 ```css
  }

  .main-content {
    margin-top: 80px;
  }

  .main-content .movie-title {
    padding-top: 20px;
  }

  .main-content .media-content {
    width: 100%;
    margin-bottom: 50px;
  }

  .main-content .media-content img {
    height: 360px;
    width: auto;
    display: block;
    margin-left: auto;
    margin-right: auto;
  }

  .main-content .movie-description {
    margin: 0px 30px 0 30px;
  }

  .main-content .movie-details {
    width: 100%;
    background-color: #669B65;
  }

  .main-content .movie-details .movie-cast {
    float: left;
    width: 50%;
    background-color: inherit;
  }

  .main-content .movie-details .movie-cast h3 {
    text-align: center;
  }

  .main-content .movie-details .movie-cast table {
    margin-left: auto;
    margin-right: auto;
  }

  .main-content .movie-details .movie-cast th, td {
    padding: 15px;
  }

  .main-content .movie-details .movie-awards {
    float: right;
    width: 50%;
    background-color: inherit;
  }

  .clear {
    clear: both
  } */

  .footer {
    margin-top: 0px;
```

------------------------

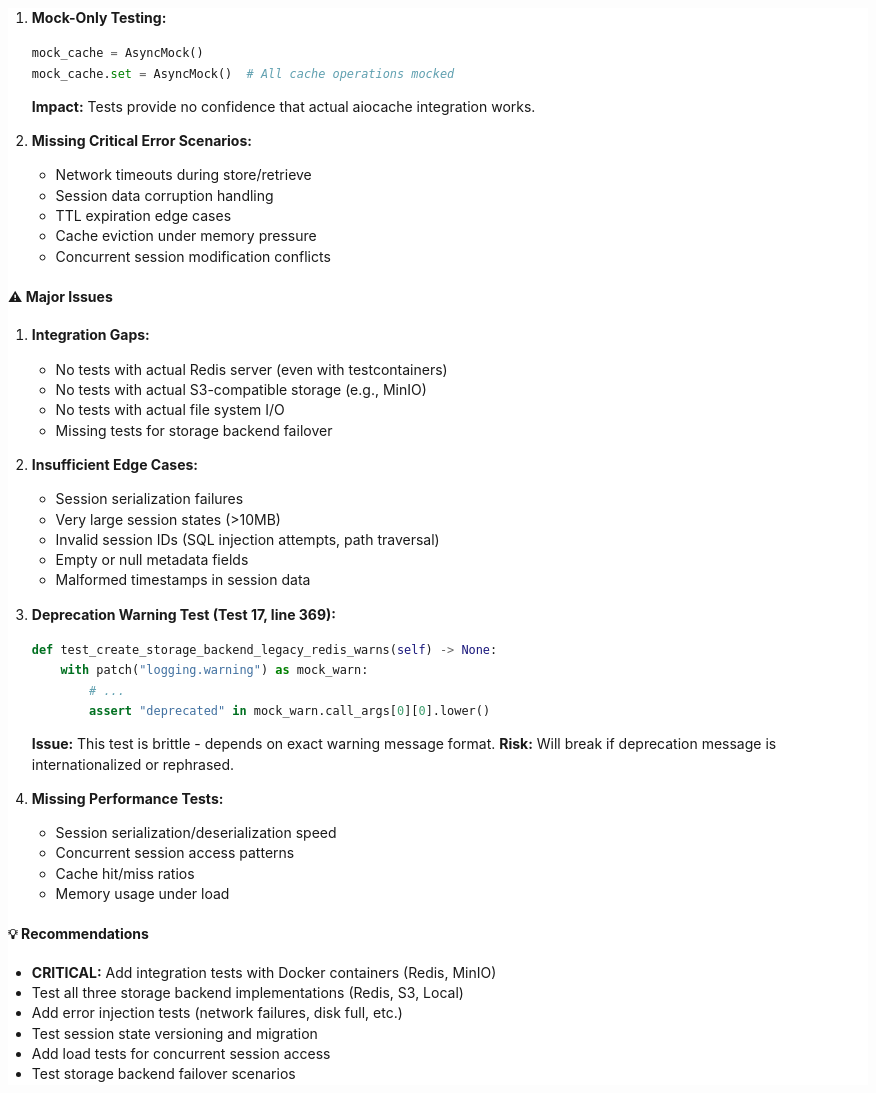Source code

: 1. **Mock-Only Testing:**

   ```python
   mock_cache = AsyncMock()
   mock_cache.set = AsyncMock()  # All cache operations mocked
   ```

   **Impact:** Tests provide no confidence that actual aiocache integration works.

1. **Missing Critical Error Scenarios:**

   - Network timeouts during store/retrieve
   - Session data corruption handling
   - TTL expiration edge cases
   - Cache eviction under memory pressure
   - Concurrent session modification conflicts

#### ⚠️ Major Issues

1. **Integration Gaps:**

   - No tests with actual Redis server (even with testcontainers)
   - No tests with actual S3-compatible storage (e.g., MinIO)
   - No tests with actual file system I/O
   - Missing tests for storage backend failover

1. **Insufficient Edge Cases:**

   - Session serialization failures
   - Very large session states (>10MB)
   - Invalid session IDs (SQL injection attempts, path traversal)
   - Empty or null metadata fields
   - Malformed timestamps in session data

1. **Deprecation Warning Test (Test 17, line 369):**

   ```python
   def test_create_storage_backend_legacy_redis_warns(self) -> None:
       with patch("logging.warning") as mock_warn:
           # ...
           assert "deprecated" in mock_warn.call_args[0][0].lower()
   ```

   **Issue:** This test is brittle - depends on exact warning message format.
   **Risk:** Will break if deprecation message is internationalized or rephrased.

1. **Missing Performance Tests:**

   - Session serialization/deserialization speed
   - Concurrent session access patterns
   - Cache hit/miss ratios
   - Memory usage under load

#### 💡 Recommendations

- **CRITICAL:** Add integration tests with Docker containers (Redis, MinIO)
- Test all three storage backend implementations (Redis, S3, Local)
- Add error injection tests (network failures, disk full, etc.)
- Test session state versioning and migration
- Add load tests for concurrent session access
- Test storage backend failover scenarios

------------------------

- [Problem]: Would you count the lines in the data that contain the word "load" and state only the number?

- [Exercise output]: 2